Local Ordinances Attack Patients’ Right to Grow

March 17 – As federal DEA pressure subsides in California, opponents of medical marijuana are pushing to impose new and unprecedented restrictions on medical marijuana cultivation through local ordinances of dubious constitutionality.

In Long Beach, a city within LA County, the city council adopted a dispensary ordinance that requires all patient collectives to grow marijuana on their own premises within the city limits. The Los Angeles DA’s office has maintained – falsely – that this is necessary under state law. In fact, state law has no such restrictions; patients from anywhere in the state can join in collective cultivation projects. Although SB 420 restricts primary caregivers to no more than one patient outside their home city or county, this doesn’t apply to collectives, and Cal NORML attorneys argue that it is an unconstitutional restriction on Prop. 215.

The LA DA’s office sought to enact similar restrictions in the city of LA’s recent ordinance, which states that “no collective may provide medical marijuana to any persons other than its members who participate in the collective cultivation of marijuana at or upon the location of that collective.” Critics, including Cal NORML, argue that collectives can legally maintain multiple cultivation locations around the state.

California NORML challenges the practicality of on-site cultivation, given that the average dispensary requires an estimated 8.75 square feet of indoor space for a typical clientele of 500 to 750 patients. At this rate, some 4 acres of grow space would be required to serve the 10,000 patients in the Long Beach area, an amount that might well alarm neighborhood groups.
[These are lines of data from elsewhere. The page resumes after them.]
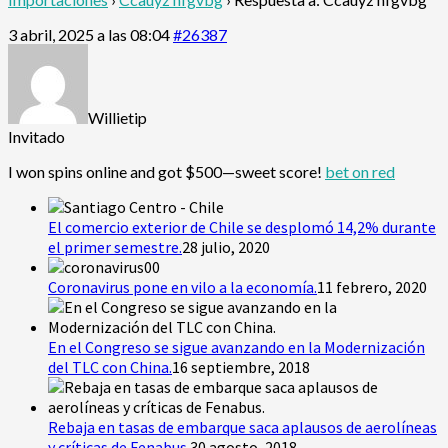
3 abril, 2025 a las 08:04
#26387
Willietip
Invitado
I won spins online and got $500—sweet score!
bet on red
El comercio exterior de Chile se desplomó 14,2% durante
el primer semestre.
28 julio, 2020
Coronavirus pone en vilo a la economía.
11 febrero, 2020
En el Congreso se sigue avanzando en la Modernización
del TLC con China.
16 septiembre, 2018
Rebaja en tasas de embarque saca aplausos de aerolíneas
y críticas de Fenabus.
30 agosto, 2018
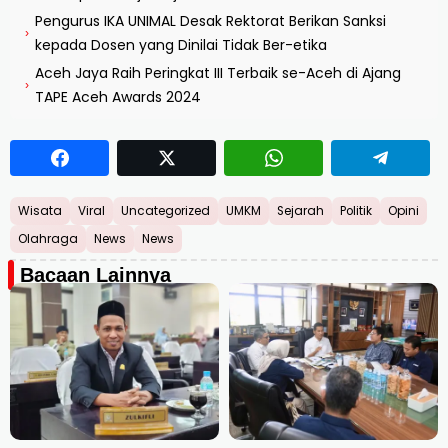
Pengurus IKA UNIMAL Desak Rektorat Berikan Sanksi
›
kepada Dosen yang Dinilai Tidak Ber-etika
Aceh Jaya Raih Peringkat III Terbaik se-Aceh di Ajang
›
TAPE Aceh Awards 2024
Wisata
Viral
Uncategorized
UMKM
Sejarah
Politik
Opini
Olahraga
News
News
Bacaan Lainnya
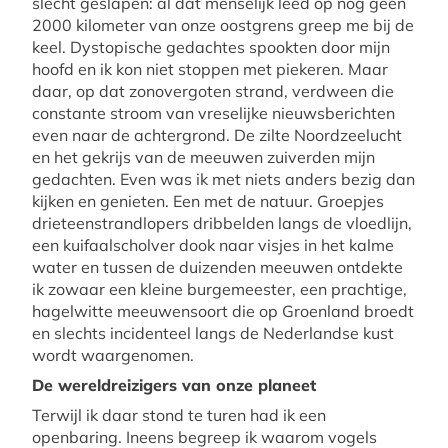
slecht geslapen: al dat menselijk leed op nog geen
2000 kilometer van onze oostgrens greep me bij de
keel. Dystopische gedachtes spookten door mijn
hoofd en ik kon niet stoppen met piekeren. Maar
daar, op dat zonovergoten strand, verdween die
constante stroom van vreselijke nieuwsberichten
even naar de achtergrond. De zilte Noordzeelucht
en het gekrijs van de meeuwen zuiverden mijn
gedachten. Even was ik met niets anders bezig dan
kijken en genieten. Een met de natuur. Groepjes
drieteenstrandlopers dribbelden langs de vloedlijn,
een kuifaalscholver dook naar visjes in het kalme
water en tussen de duizenden meeuwen ontdekte
ik zowaar een kleine burgemeester, een prachtige,
hagelwitte meeuwensoort die op Groenland broedt
en slechts incidenteel langs de Nederlandse kust
wordt waargenomen.
De wereldreizigers van onze planeet
Terwijl ik daar stond te turen had ik een
openbaring. Ineens begreep ik waarom vogels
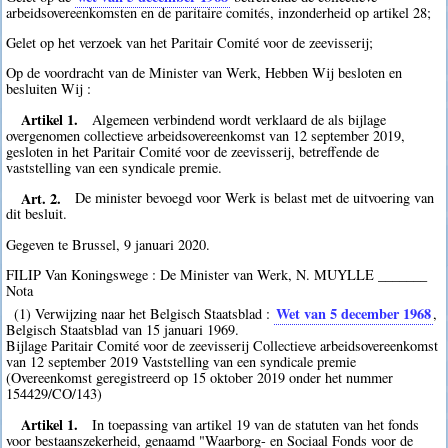
arbeidsovereenkomsten en de paritaire comités, inzonderheid op artikel 28;
Gelet op het verzoek van het Paritair Comité voor de zeevisserij;
Op de voordracht van de Minister van Werk, Hebben Wij besloten en
besluiten Wij :
Artikel 1.
Algemeen verbindend wordt verklaard de als bijlage
overgenomen collectieve arbeidsovereenkomst van 12 september 2019,
gesloten in het Paritair Comité voor de zeevisserij, betreffende de
vaststelling van een syndicale premie.
Art. 2.
De minister bevoegd voor Werk is belast met de uitvoering van
dit besluit.
Gegeven te Brussel, 9 januari 2020.
FILIP Van Koningswege : De Minister van Werk, N. MUYLLE _______
Nota
Wet van 5 december 1968
(1) Verwijzing naar het Belgisch Staatsblad :
,
Belgisch Staatsblad van 15 januari 1969.
Bijlage Paritair Comité voor de zeevisserij Collectieve arbeidsovereenkomst
van 12 september 2019 Vaststelling van een syndicale premie
(Overeenkomst geregistreerd op 15 oktober 2019 onder het nummer
154429/CO/143)
Artikel 1.
In toepassing van artikel 19 van de statuten van het fonds
voor bestaanszekerheid, genaamd "Waarborg- en Sociaal Fonds voor de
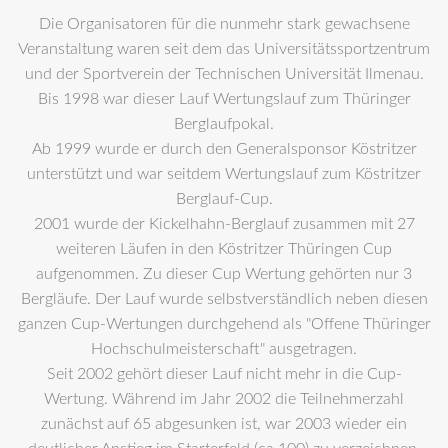
Die Organisatoren für die nunmehr stark gewachsene
Veranstaltung waren seit dem das Universitätssportzentrum
und der Sportverein der Technischen Universität Ilmenau.
Bis 1998 war dieser Lauf Wertungslauf zum Thüringer
Berglaufpokal.
Ab 1999 wurde er durch den Generalsponsor Köstritzer
unterstützt und war seitdem Wertungslauf zum Köstritzer
Berglauf-Cup.
2001 wurde der Kickelhahn-Berglauf zusammen mit 27
weiteren Läufen in den Köstritzer Thüringen Cup
aufgenommen. Zu dieser Cup Wertung gehörten nur 3
Bergläufe. Der Lauf wurde selbstverständlich neben diesen
ganzen Cup-Wertungen durchgehend als "Offene Thüringer
Hochschulmeisterschaft" ausgetragen.
Seit 2002 gehört dieser Lauf nicht mehr in die Cup-
Wertung. Während im Jahr 2002 die Teilnehmerzahl
zunächst auf 65 abgesunken ist, war 2003 wieder ein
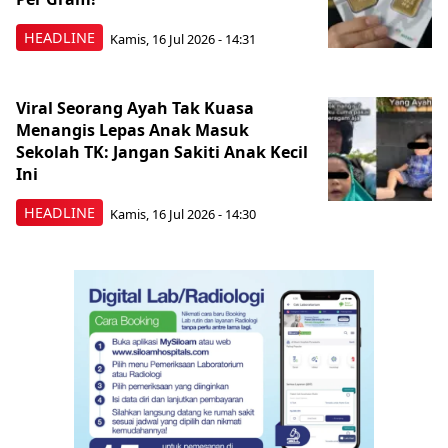
HEADLINE
Kamis, 16 Jul 2026 - 14:31
Viral Seorang Ayah Tak Kuasa
Menangis Lepas Anak Masuk
Sekolah TK: Jangan Sakiti Anak Kecil
Ini
HEADLINE
Kamis, 16 Jul 2026 - 14:30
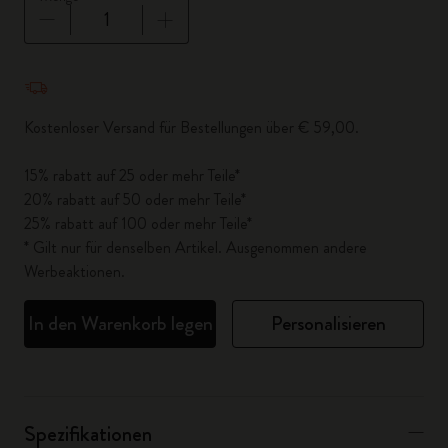
Menge aktualisiert auf 1
Kostenloser Versand für Bestellungen über € 59,00.
15% rabatt auf 25 oder mehr Teile*
20% rabatt auf 50 oder mehr Teile*
25% rabatt auf 100 oder mehr Teile*
* Gilt nur für denselben Artikel. Ausgenommen andere
Werbeaktionen.
In den Warenkorb legen
Personalisieren
Spezifikationen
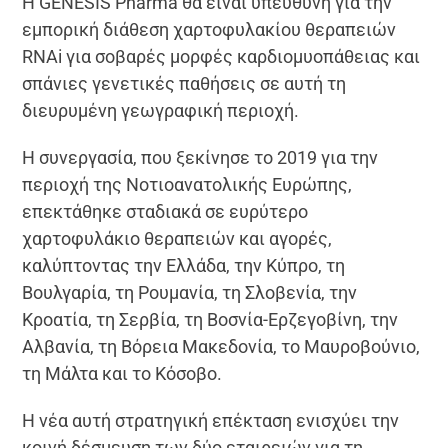
Η GENESIS Pharma θα είναι υπεύθυνη για την
εμπορική διάθεση χαρτοφυλακίου θεραπειών
RNAi για σοβαρές μορφές καρδιομυοπάθειας και
σπάνιες γενετικές παθήσεις σε αυτή τη
διευρυμένη γεωγραφική περιοχή.
Η συνεργασία, που ξεκίνησε το 2019 για την
περιοχή της Νοτιοανατολικής Ευρώπης,
επεκτάθηκε σταδιακά σε ευρύτερο
χαρτοφυλάκιο θεραπειών και αγορές,
καλύπτοντας την Ελλάδα, την Κύπρο, τη
Βουλγαρία, τη Ρουμανία, τη Σλοβενία, την
Κροατία, τη Σερβία, τη Βοσνία-Ερζεγοβίνη, την
Αλβανία, τη Βόρεια Μακεδονία, το Μαυροβούνιο,
τη Μάλτα και το Κόσοβο.
Η νέα αυτή στρατηγική επέκταση ενισχύει την
κοινή δέσμευση των δύο εταιρειών για τη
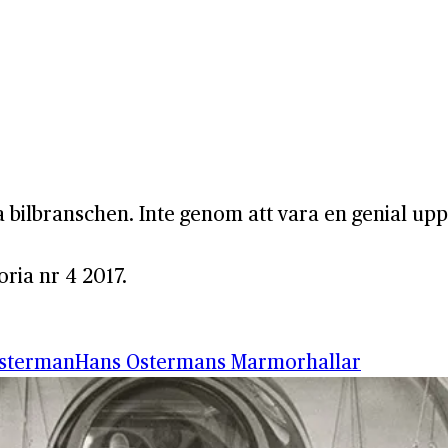
ilbranschen. Inte genom att vara en genial uppf
oria nr 4 2017.
sterman
Hans Ostermans Marmorhallar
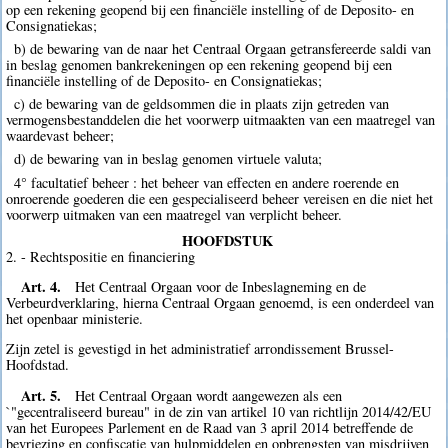
op een rekening geopend bij een financiële instelling of de Deposito- en
Consignatiekas;
b) de bewaring van de naar het Centraal Orgaan getransfereerde saldi van
in beslag genomen bankrekeningen op een rekening geopend bij een
financiële instelling of de Deposito- en Consignatiekas;
c) de bewaring van de geldsommen die in plaats zijn getreden van
vermogensbestanddelen die het voorwerp uitmaakten van een maatregel van
waardevast beheer;
d) de bewaring van in beslag genomen virtuele valuta;
4° facultatief beheer : het beheer van effecten en andere roerende en
onroerende goederen die een gespecialiseerd beheer vereisen en die niet het
voorwerp uitmaken van een maatregel van verplicht beheer.
HOOFDSTUK
2. - Rechtspositie en financiering
Art. 4.
Het Centraal Orgaan voor de Inbeslagneming en de
Verbeurdverklaring, hierna Centraal Orgaan genoemd, is een onderdeel van
het openbaar ministerie.
Zijn zetel is gevestigd in het administratief arrondissement Brussel-
Hoofdstad.
Art. 5.
Het Centraal Orgaan wordt aangewezen als een
`"gecentraliseerd bureau" in de zin van artikel 10 van richtlijn 2014/42/EU
van het Europees Parlement en de Raad van 3 april 2014 betreffende de
bevriezing en confiscatie van hulpmiddelen en opbrengsten van misdrijven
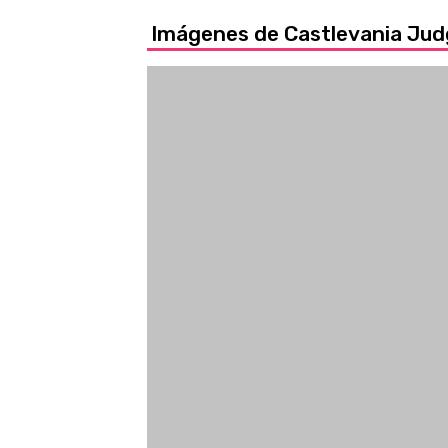
Imágenes de Castlevania J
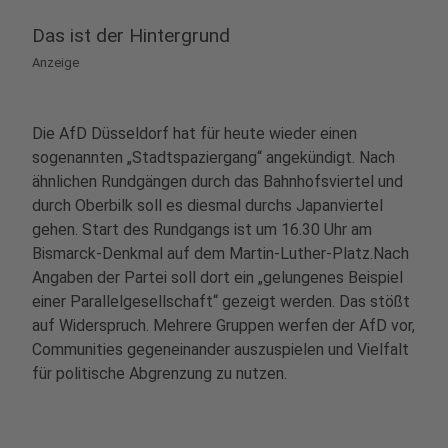
Das ist der Hintergrund
Anzeige
Die AfD Düsseldorf hat für heute wieder einen
sogenannten „Stadtspaziergang“ angekündigt. Nach
ähnlichen Rundgängen durch das Bahnhofsviertel und
durch Oberbilk soll es diesmal durchs Japanviertel
gehen. Start des Rundgangs ist um 16.30 Uhr am
Bismarck-Denkmal auf dem Martin-Luther-Platz.Nach
Angaben der Partei soll dort ein „gelungenes Beispiel
einer Parallelgesellschaft“ gezeigt werden. Das stößt
auf Widerspruch. Mehrere Gruppen werfen der AfD vor,
Communities gegeneinander auszuspielen und Vielfalt
für politische Abgrenzung zu nutzen.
Long Beach city councilmembers chose to overlook such arguments from medical marijuana proponents, accepting instead the mendacious claims of the LA County DA’s office, whose boss, Steve Cooley, has launched an anti-dispensary crusade while pursuing a political campaign for the Republican nomination for state Attorney General.

The Los Angeles and Long Beach ordinances appear destined for lengthy court challenges. The LA ordinance imposes tight zoning restrictions aimed at cutting the number of the dispensaries in the city from over 500 to just 70, a target that many think will be difficult to enforce. One lawsuit against the ordinance has already been filed by Americans for Safe Access, which argues that the ordinance violates due process because it gives dispensary applicants only seven days to find a legal location, and no maps showing what zones are legal were provided by the city.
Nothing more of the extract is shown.